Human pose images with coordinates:
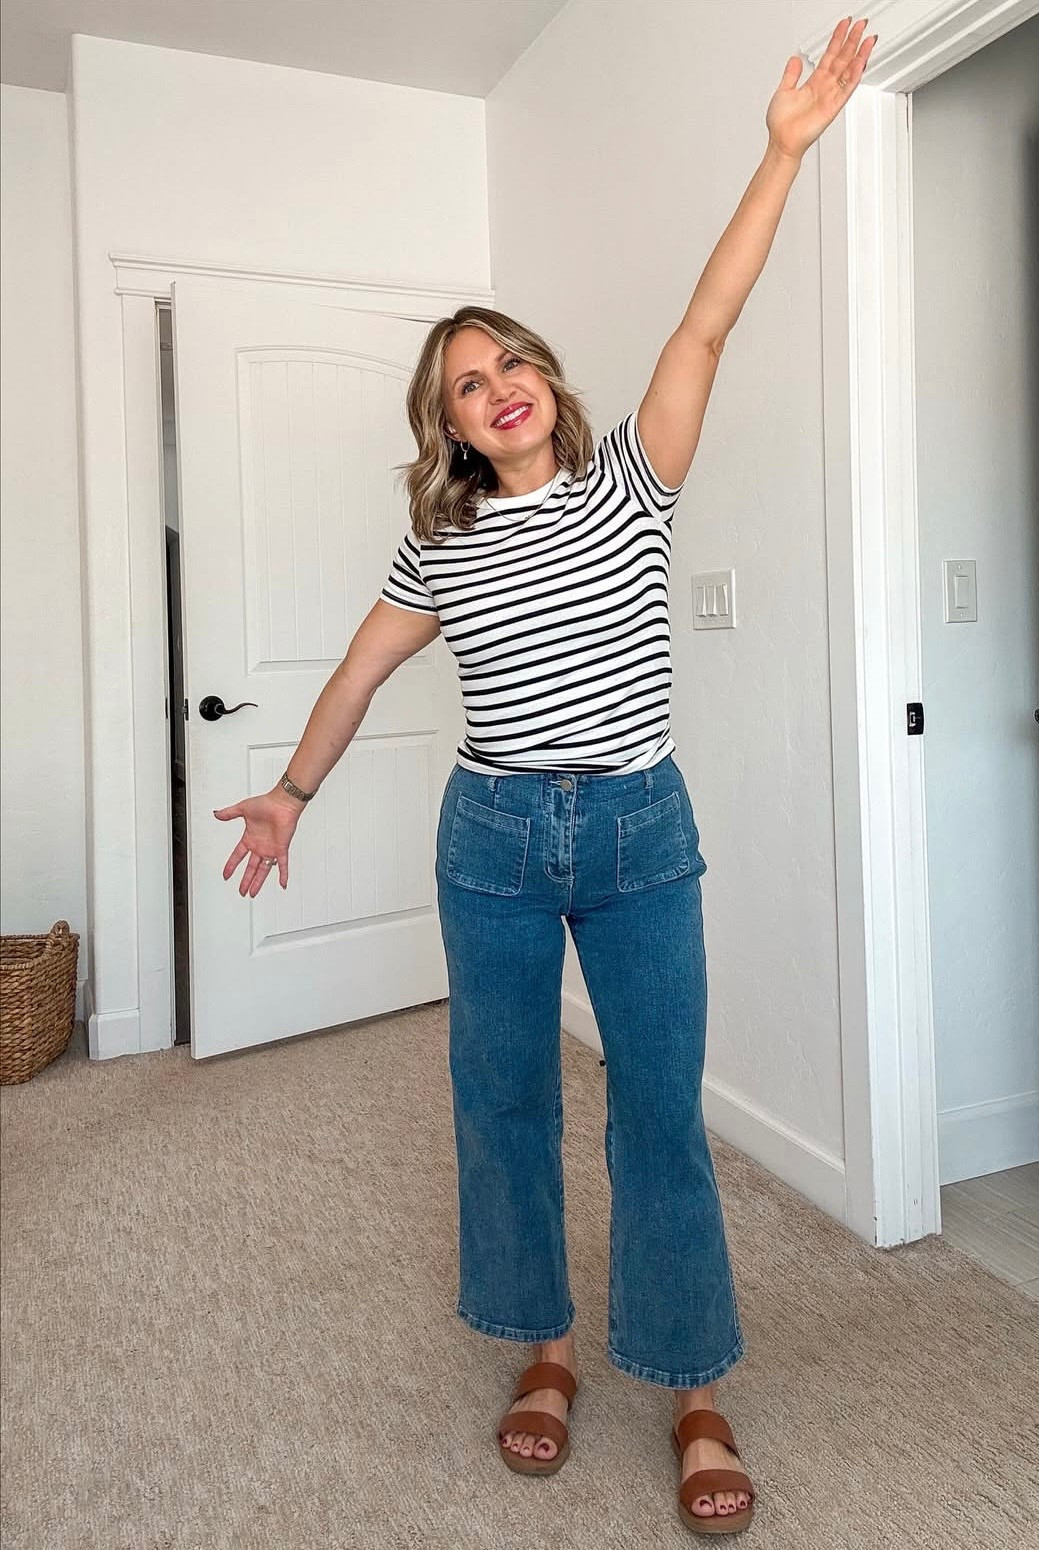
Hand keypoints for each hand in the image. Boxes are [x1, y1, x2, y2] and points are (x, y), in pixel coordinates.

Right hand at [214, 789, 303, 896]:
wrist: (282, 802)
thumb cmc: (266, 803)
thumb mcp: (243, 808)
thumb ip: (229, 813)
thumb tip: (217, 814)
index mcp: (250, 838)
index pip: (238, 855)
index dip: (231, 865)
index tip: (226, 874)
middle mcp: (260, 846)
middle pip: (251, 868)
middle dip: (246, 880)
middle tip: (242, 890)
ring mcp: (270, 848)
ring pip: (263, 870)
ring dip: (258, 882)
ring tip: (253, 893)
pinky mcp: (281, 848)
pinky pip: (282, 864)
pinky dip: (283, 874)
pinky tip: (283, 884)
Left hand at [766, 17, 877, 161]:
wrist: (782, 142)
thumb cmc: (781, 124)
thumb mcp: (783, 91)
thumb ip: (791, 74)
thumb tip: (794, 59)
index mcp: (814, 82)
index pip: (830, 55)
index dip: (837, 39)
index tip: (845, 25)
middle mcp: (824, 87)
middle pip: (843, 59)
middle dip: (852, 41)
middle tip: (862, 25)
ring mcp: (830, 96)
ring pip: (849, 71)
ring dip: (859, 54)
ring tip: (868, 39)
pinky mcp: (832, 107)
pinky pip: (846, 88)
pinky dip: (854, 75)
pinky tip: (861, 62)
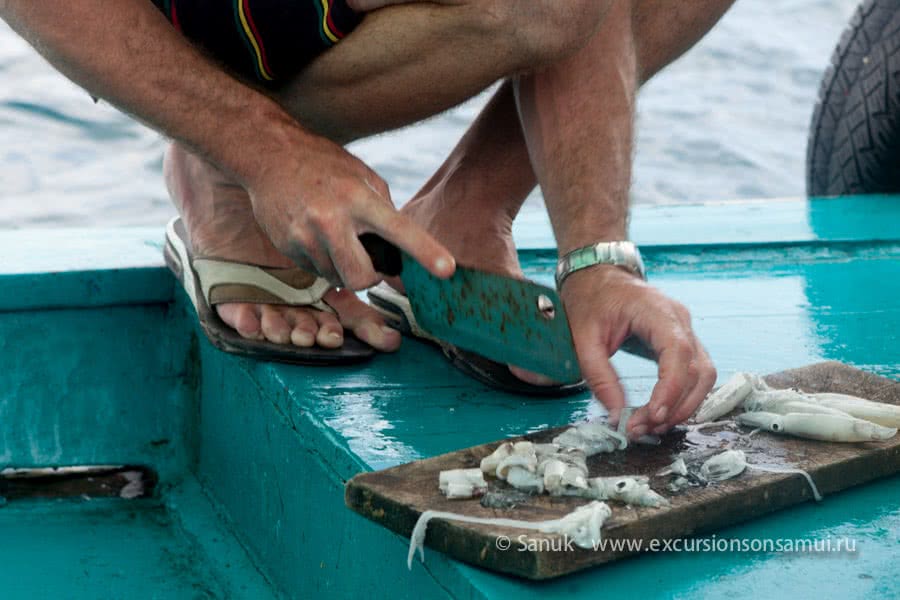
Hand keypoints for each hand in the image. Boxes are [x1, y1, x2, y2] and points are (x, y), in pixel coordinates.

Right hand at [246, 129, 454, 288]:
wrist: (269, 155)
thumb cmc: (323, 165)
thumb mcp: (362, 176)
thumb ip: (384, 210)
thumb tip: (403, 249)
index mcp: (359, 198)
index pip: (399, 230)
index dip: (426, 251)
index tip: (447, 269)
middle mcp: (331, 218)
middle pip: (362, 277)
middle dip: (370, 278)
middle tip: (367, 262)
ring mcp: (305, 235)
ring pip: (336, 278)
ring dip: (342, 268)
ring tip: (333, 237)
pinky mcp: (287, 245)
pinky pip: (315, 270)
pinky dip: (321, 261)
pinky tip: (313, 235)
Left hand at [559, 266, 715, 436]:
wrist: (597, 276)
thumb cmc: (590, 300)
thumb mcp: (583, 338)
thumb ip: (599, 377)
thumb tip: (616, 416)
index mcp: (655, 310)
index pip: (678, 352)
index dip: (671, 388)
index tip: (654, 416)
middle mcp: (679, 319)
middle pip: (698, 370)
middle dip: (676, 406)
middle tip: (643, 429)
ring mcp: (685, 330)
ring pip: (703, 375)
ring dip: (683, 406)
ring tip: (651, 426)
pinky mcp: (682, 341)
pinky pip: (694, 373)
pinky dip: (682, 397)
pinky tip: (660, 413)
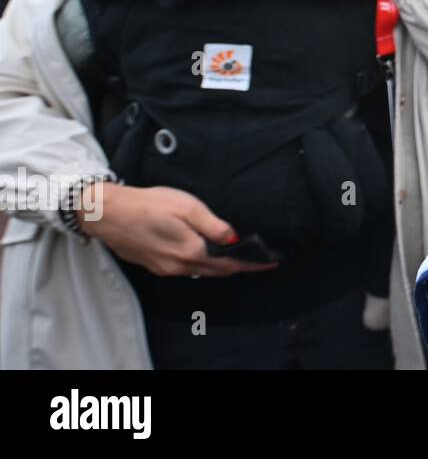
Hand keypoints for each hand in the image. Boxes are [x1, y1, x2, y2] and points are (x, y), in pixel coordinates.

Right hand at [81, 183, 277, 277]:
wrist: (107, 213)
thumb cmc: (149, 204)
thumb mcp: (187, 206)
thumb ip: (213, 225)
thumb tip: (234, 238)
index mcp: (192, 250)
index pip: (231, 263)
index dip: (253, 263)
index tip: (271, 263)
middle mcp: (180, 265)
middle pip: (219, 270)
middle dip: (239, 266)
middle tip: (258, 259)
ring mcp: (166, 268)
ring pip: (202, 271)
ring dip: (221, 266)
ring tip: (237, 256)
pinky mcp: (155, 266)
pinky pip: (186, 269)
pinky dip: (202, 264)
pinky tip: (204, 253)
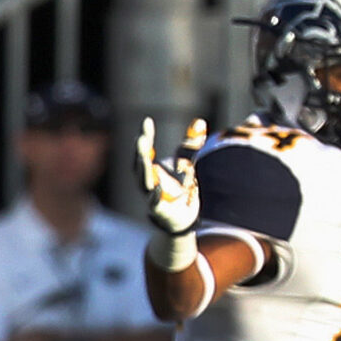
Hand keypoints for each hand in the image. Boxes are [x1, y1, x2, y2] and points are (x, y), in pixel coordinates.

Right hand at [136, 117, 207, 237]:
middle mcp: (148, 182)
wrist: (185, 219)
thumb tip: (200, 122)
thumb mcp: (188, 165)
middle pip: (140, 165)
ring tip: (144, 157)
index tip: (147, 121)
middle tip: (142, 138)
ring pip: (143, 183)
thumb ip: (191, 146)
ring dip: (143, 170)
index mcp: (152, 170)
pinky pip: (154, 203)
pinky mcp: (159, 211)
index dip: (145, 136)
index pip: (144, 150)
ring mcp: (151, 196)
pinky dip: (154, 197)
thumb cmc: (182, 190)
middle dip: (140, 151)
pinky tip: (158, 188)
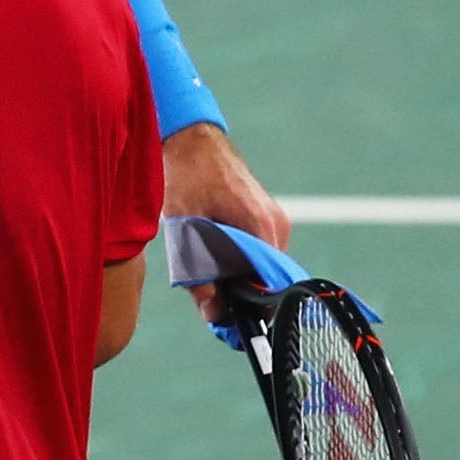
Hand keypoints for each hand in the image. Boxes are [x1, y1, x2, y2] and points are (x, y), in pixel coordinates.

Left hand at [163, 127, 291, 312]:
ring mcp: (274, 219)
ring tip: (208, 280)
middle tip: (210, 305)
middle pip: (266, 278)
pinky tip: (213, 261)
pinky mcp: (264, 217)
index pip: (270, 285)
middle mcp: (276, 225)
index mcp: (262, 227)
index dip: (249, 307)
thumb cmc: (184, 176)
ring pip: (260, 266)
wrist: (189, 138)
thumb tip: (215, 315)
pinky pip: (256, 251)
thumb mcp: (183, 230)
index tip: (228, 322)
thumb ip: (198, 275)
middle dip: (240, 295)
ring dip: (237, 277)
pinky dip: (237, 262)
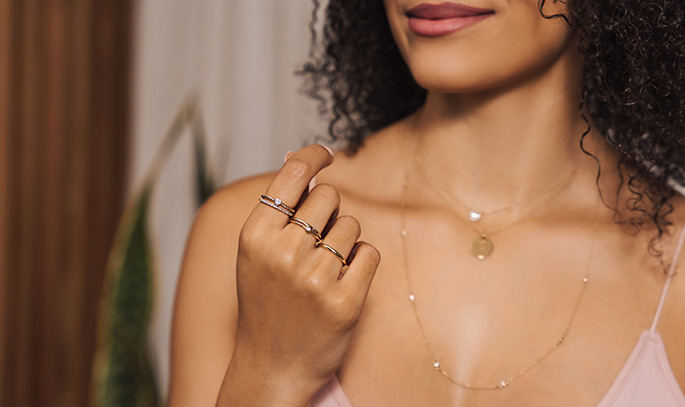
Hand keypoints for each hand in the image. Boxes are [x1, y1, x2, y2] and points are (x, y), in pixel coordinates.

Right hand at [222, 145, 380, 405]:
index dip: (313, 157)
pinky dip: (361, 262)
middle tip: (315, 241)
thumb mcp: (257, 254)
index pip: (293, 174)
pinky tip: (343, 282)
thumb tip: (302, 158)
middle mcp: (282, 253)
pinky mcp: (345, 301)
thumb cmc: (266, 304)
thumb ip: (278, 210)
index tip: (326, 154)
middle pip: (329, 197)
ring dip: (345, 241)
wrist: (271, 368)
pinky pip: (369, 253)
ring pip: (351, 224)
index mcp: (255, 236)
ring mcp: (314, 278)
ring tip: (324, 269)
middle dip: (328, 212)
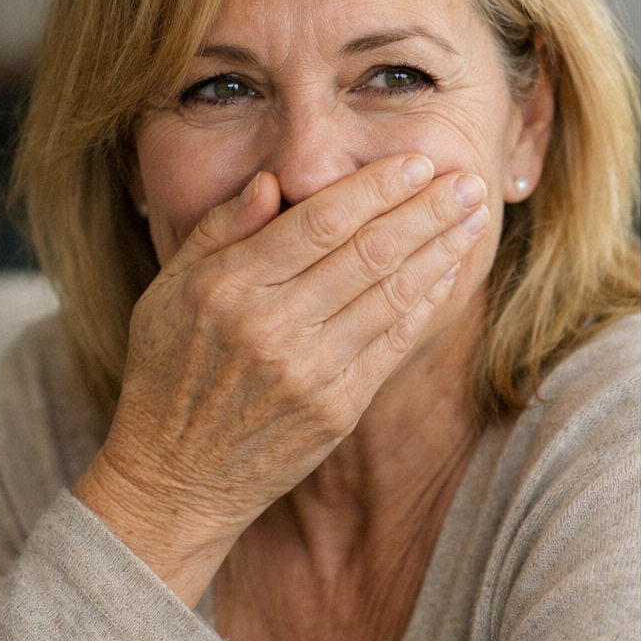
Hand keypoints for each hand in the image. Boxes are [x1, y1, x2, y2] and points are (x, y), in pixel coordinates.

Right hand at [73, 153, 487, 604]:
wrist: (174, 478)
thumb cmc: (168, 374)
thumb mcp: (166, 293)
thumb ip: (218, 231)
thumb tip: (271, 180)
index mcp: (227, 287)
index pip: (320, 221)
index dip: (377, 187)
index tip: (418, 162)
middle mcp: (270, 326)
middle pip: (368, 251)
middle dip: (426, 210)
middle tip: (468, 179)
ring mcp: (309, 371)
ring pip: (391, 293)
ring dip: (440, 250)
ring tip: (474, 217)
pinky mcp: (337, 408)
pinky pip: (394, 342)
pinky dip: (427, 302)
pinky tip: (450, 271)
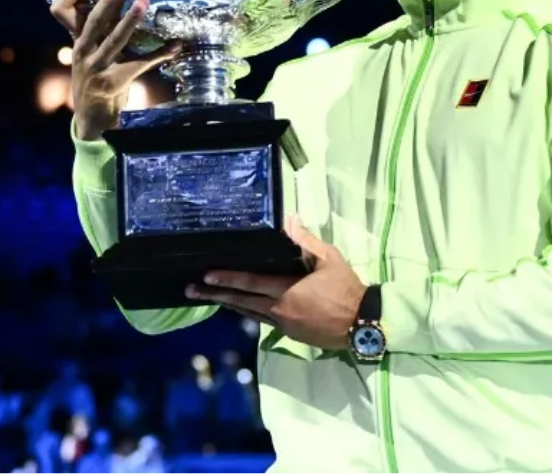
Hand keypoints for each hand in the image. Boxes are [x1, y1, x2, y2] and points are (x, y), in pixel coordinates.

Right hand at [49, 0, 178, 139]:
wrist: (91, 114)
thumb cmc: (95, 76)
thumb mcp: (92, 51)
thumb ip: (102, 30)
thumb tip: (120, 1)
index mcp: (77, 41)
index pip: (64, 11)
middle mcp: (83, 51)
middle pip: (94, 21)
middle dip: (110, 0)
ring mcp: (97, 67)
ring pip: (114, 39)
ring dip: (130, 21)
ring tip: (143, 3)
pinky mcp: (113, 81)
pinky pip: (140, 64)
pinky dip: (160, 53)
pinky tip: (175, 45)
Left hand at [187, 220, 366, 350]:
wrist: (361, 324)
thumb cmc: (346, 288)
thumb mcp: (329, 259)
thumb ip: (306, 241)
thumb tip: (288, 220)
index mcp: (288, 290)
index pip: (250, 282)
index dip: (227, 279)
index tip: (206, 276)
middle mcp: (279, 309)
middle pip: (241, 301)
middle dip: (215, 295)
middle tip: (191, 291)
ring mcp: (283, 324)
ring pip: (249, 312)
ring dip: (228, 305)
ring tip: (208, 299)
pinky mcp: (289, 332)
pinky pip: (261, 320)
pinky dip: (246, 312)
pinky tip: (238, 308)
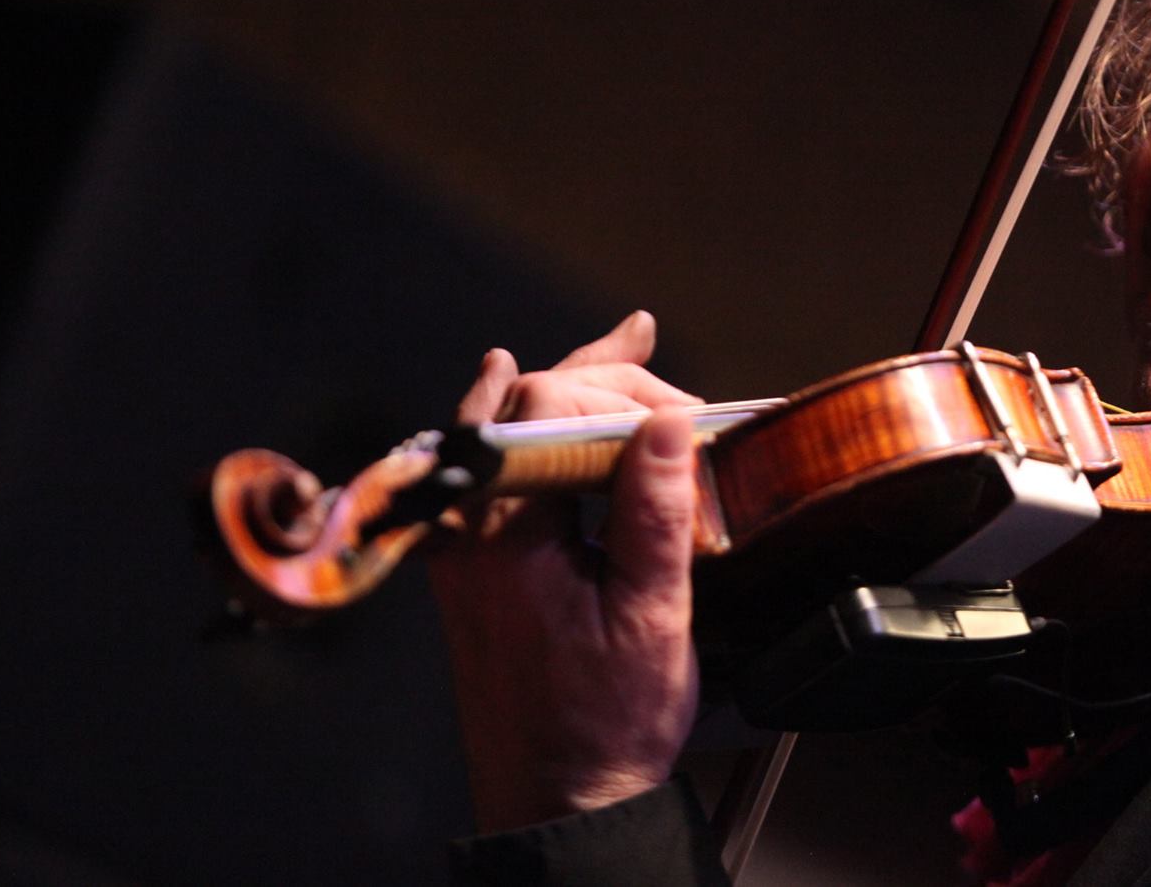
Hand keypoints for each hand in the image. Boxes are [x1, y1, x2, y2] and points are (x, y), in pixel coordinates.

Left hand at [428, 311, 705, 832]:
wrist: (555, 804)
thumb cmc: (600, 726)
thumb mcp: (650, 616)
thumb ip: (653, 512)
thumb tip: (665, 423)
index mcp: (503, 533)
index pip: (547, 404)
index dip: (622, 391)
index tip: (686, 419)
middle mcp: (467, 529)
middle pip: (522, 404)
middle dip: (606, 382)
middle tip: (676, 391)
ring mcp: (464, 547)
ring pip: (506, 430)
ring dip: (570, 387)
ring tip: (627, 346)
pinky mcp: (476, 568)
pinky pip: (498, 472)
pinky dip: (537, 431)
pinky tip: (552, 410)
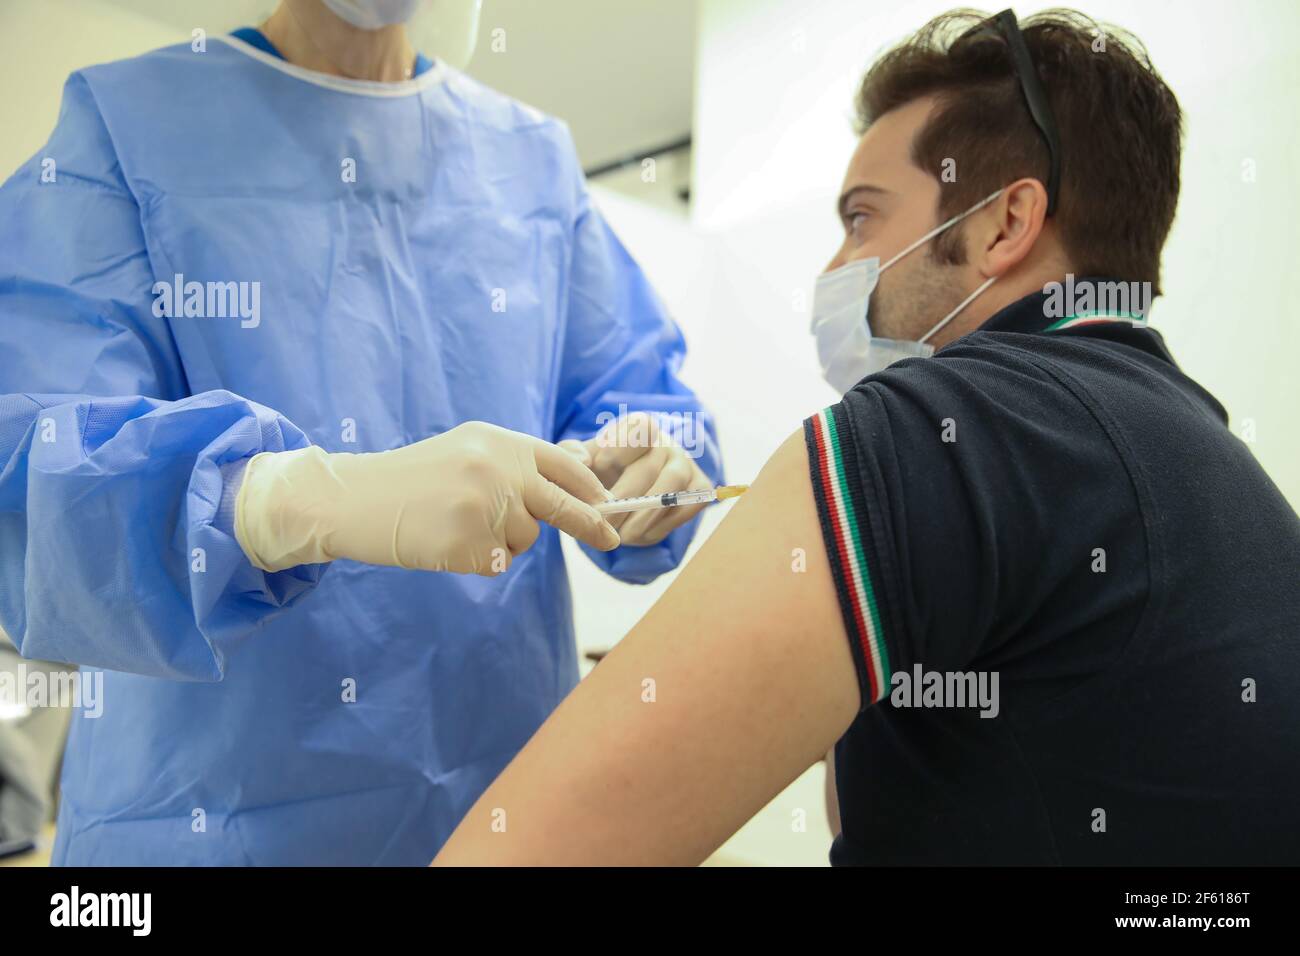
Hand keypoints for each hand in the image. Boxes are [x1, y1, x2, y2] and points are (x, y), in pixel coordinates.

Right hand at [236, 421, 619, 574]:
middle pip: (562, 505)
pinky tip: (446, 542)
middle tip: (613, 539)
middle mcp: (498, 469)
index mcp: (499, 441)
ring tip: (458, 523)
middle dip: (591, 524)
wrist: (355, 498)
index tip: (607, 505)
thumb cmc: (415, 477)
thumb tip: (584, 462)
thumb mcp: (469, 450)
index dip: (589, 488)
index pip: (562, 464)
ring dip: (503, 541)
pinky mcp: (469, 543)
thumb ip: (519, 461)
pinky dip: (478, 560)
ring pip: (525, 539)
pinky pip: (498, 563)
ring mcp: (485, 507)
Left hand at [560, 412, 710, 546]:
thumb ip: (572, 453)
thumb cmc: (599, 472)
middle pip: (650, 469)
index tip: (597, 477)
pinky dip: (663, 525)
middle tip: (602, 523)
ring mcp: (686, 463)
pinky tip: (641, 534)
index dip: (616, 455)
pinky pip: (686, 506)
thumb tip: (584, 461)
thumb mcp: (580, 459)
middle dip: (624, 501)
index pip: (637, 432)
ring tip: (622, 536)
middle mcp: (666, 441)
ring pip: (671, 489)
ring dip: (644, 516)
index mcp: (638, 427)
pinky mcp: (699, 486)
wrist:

[TASK TO COMPLETE]: The lines above from the one with "wrist: (782, 142)" through the one with "ring pip: (849, 71)" are to be duplicated exactly, ends included, with nothing added.

[RESULT OF THIS TASK]:
wrist: (782, 142)
thumb cmc: (781, 124)
thumb mcp: (783, 91)
thumb ip: (791, 74)
thumb tip: (794, 59)
index mcp: (814, 82)
index pip: (830, 55)
index dip: (837, 39)
index tip: (845, 25)
middle mcp: (824, 87)
middle pip: (843, 59)
middle dip: (852, 41)
middle tip: (862, 25)
ring mcp: (830, 96)
ring pip: (849, 71)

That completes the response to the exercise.